There were 385 households, of which 33.5% had children under the age of 18 living with them, 47.0% were married couples living together, 12.2% had a female householder with no husband present, 4.7% had a male householder with no wife present, and 36.1% were non-families. 29.1% of all households were made up of individuals, and 12.2% had someone living alone who was 65 years of age or older. The average household size was 2.42 and the average family size was 3.00.

The median age in the village was 38.9 years. 25.3% of residents were under the age of 18; 6.9% were between the ages of 18 and 24; 26.2% were from 25 to 44; 25.8% were from 45 to 64; and 15.6% were 65 years of age or older. The gender makeup of the village was 47.9% male and 52.1% female.

===2000 census===
As of the census of 2000, the population density was 1,990.7 PD/sqmi. There were 423 housing units at an average density of 840.4 /sqmi. The racial makeup of the village was 97.21% White, 0.20% African American, 0.20% Native American, 0.40% Asian, 1.60% from other races, and 0.40% from two or more races. Hispanic or Latino of any race were 2.89% of the population.

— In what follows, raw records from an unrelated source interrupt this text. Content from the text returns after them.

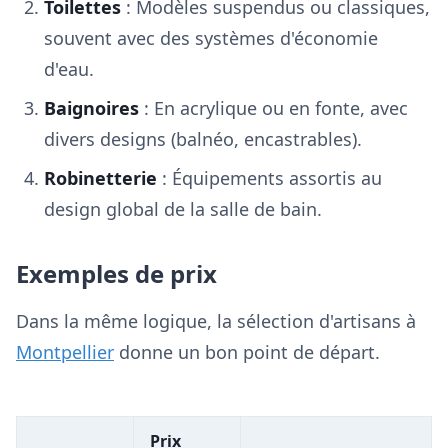
Toilettes
: Modèles suspendus ou classiques,
souvent avec des systèmes d'économie
d'eau.
Baignoires
: En acrylique ou en fonte, avec
divers designs (balnéo, encastrables).
Robinetterie
: Équipements assortis au
design global de la salle de bain.
Exemples de prix
Dans la même logique, la sélection d'artisans à
Montpellier
donne un bon point de départ.
Prix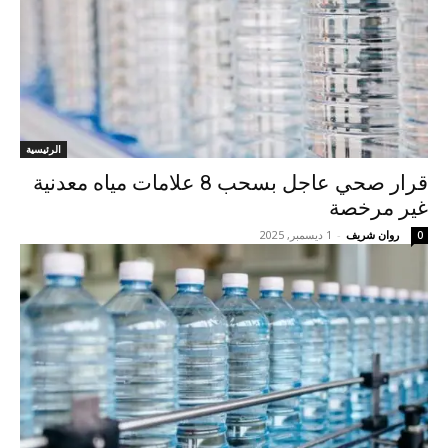
الرئيسية
قرار صحي عاجل بسحب 8 علامات مياه معدنية
غير مرخصة
روان شريف
-
1 ديسمبر, 2025
0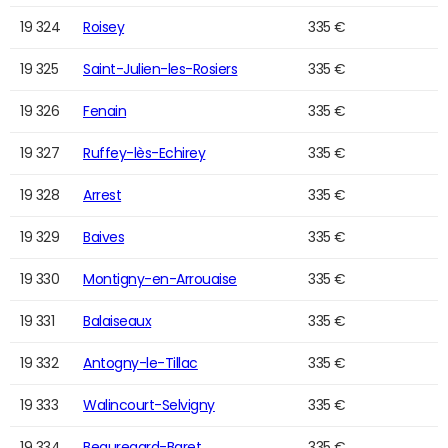
19 324
Roisey
335 €
19 325
Saint-Julien-les-Rosiers
335 €
19 326
Fenain
335 €
19 327
Ruffey-lès-Echirey
335 €
19 328
Arrest
335 €
19 329
Baives
335 €
19 330
Montigny-en-Arrouaise
335 €
19 331
Balaiseaux
335 €
19 332
Antogny-le-Tillac
335 €
19 333
Walincourt-Selvigny
335 €
19 334
Beauregard-Baret
335 €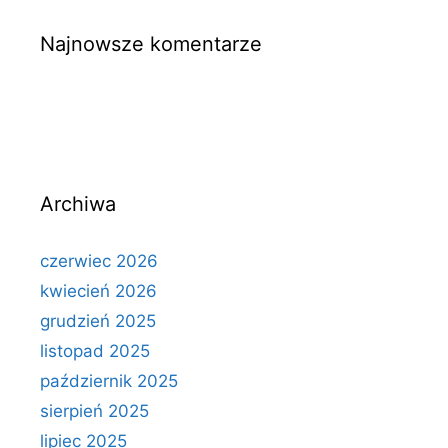
Najnowsze komentarze
Archiwa
czerwiec 2026
kwiecień 2026
grudzień 2025
listopad 2025
październik 2025
sierpień 2025
lipiec 2025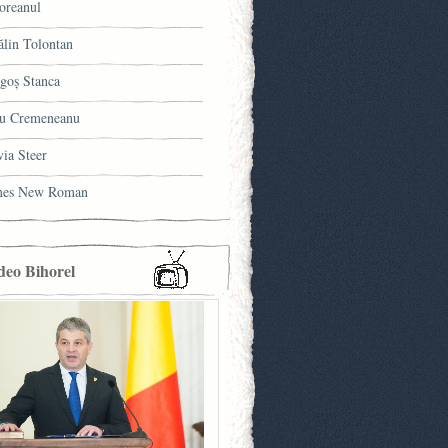
oreanul
ălin Tolontan
goş Stanca
u Cremeneanu
via Steer
mes New Roman
deo Bihorel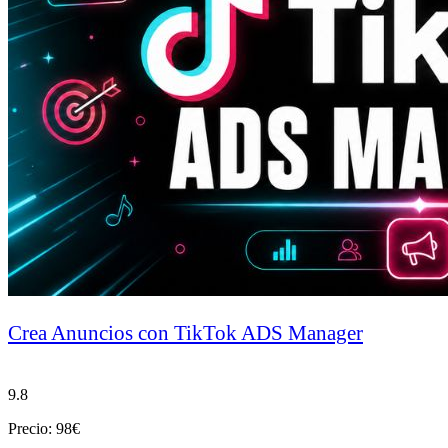
Crea Anuncios con TikTok ADS Manager
9.8
Precio: 98€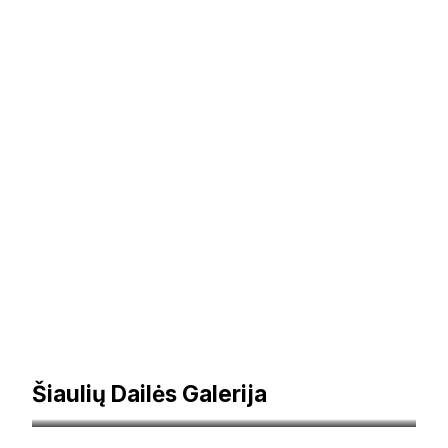
Šiaulių Dailės Galerija
draugiskigyvunams.lt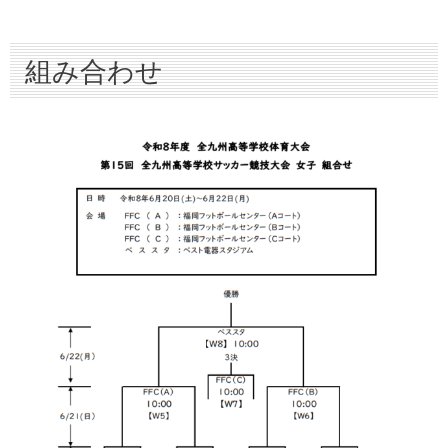
組み合わせ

There were 402 households, out of which 32.8% had children under the age of 18 living with them, 53.2% were married couples living together, 9.0% had a female householder with no husband present, and 33.6% were non-families. 28.4% of all households were made up of individuals, and 11.2% had someone living alone who was 65 years of age or older. The average household size was 2.42 and the average family size was 2.98.

In the village, the population was spread out, with 24.9% under the age of 18, 7.8% from 18 to 24, 31.8% from 25 to 44, 21.7% from 45 to 64, and 13.9% who were 65 years of age or older. The median age was 35 years. For every 100 females there were 90.5 males. For every 100 females age 18 and over, there were 88.7 males.

The median income for a household in the village was $42,014, and the median income for a family was $50,982. Males had a median income of $35,357 versus $25,000 for females. The per capita income for the village was $19,796. About 2.6% of families and 5.7% of the population were below the poverty line, including 5.6% of those under age 18 and 10.4% of those age 65 or over.